What is expected:
Rewrite all the lines of the records below as a JSON list of strings, with one string per line and no blank lines.
━━━ Excerpted data
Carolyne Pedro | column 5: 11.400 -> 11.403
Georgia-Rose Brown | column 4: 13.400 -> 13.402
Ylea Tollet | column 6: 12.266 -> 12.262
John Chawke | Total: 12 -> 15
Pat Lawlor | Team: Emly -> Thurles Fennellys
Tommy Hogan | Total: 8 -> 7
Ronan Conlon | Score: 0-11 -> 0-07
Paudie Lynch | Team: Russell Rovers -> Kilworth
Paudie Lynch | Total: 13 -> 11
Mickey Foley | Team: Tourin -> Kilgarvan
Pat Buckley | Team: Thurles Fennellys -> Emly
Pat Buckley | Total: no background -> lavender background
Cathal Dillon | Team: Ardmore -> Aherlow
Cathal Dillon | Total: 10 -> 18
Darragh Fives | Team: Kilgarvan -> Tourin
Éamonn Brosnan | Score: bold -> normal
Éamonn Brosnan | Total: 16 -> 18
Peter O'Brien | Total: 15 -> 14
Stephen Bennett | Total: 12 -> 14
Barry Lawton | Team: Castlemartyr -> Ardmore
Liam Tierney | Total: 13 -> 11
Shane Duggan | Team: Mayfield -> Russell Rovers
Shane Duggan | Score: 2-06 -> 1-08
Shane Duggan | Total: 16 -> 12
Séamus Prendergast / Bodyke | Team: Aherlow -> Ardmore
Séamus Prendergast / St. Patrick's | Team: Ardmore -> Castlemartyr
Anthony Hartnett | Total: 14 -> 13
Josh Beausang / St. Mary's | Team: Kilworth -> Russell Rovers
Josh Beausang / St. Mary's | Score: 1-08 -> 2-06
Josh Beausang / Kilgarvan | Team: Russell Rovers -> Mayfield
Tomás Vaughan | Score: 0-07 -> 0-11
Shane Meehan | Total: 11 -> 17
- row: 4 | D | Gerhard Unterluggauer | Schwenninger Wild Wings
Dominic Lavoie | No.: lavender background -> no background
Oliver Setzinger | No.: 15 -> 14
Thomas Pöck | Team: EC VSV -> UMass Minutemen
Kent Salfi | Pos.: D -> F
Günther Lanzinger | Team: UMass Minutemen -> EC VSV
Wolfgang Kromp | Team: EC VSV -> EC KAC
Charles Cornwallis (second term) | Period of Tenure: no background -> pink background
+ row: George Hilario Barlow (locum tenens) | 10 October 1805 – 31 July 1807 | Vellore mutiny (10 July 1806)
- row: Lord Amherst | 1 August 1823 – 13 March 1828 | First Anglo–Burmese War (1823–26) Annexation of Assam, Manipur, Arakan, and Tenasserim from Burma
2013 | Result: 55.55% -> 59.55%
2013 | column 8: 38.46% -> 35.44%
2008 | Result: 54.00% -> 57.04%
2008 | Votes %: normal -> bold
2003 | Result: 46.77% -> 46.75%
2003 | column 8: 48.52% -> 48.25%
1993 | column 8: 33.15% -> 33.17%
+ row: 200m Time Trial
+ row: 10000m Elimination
━━━━━━
Answer to this exercise:
[
  "Carolyne Pedro | column 5: 11.400 -> 11.403",
  "Georgia-Rose Brown | column 4: 13.400 -> 13.402",
  "Ylea Tollet | column 6: 12.266 -> 12.262",
  "John Chawke | Total: 12 -> 15",
  "Pat Lawlor | Team: Emly -> Thurles Fennellys",
  "Tommy Hogan | Total: 8 -> 7",
  "Ronan Conlon | Score: 0-11 -> 0-07",
  "Paudie Lynch | Team: Russell Rovers -> Kilworth",
  "Paudie Lynch | Total: 13 -> 11",
  "Mickey Foley | Team: Tourin -> Kilgarvan",
  "Pat Buckley | Team: Thurles Fennellys -> Emly",
  "Pat Buckley | Total: no background -> lavender background",
  "Cathal Dillon | Team: Ardmore -> Aherlow",
  "Cathal Dillon | Total: 10 -> 18",
  "Darragh Fives | Team: Kilgarvan -> Tourin",
  "Éamonn Brosnan | Score: bold -> normal",
  "Éamonn Brosnan | Total: 16 -> 18",
  "Peter O'Brien | Total: 15 -> 14",
  "Stephen Bennett | Total: 12 -> 14",
  "Barry Lawton | Team: Castlemartyr -> Ardmore",
  "Liam Tierney | Total: 13 -> 11",
  "Shane Duggan | Team: Mayfield -> Russell Rovers",
  "Shane Duggan | Score: 2-06 -> 1-08",
  "Shane Duggan | Total: 16 -> 12",
  "Séamus Prendergast / Bodyke | Team: Aherlow -> Ardmore",
  "Séamus Prendergast / St. Patrick's | Team: Ardmore -> Castlemartyr",
  "Anthony Hartnett | Total: 14 -> 13",
  "Josh Beausang / St. Mary's | Team: Kilworth -> Russell Rovers",
  "Josh Beausang / St. Mary's | Score: 1-08 -> 2-06",
  "Josh Beausang / Kilgarvan | Team: Russell Rovers -> Mayfield",
  "Tomás Vaughan | Score: 0-07 -> 0-11",
  "Shane Meehan | Total: 11 -> 17",
  "- row: 4 | D | Gerhard Unterluggauer | Schwenninger Wild Wings",
  "Dominic Lavoie | No.: lavender background -> no background",
  "Oliver Setzinger | No.: 15 -> 14",
  "Thomas Pöck | Team: EC VSV -> UMass Minutemen",
  "Kent Salfi | Pos.: D -> F",
  "Günther Lanzinger | Team: UMass Minutemen -> EC VSV",
  "Wolfgang Kromp | Team: EC VSV -> EC KAC",
  "Charles Cornwallis (second term) | Period of Tenure: no background -> pink background",
  "+ row: George Hilario Barlow (locum tenens) | 10 October 1805 – 31 July 1807 | Vellore mutiny (10 July 1806)",
  "- row: Lord Amherst | 1 August 1823 – 13 March 1828 | First Anglo–Burmese War (1823–26) Annexation of Assam, Manipur, Arakan, and Tenasserim from Burma",
  "2013 | Result: 55.55% -> 59.55%",
  "2013 | column 8: 38.46% -> 35.44%",
  "2008 | Result: 54.00% -> 57.04%",
  "2008 | Votes %: normal -> bold",
  "2003 | Result: 46.77% -> 46.75%",
  "2003 | column 8: 48.52% -> 48.25%",
  "1993 | column 8: 33.15% -> 33.17%",
  "+ row: 200m Time Trial",
  "+ row: 10000m Elimination"
]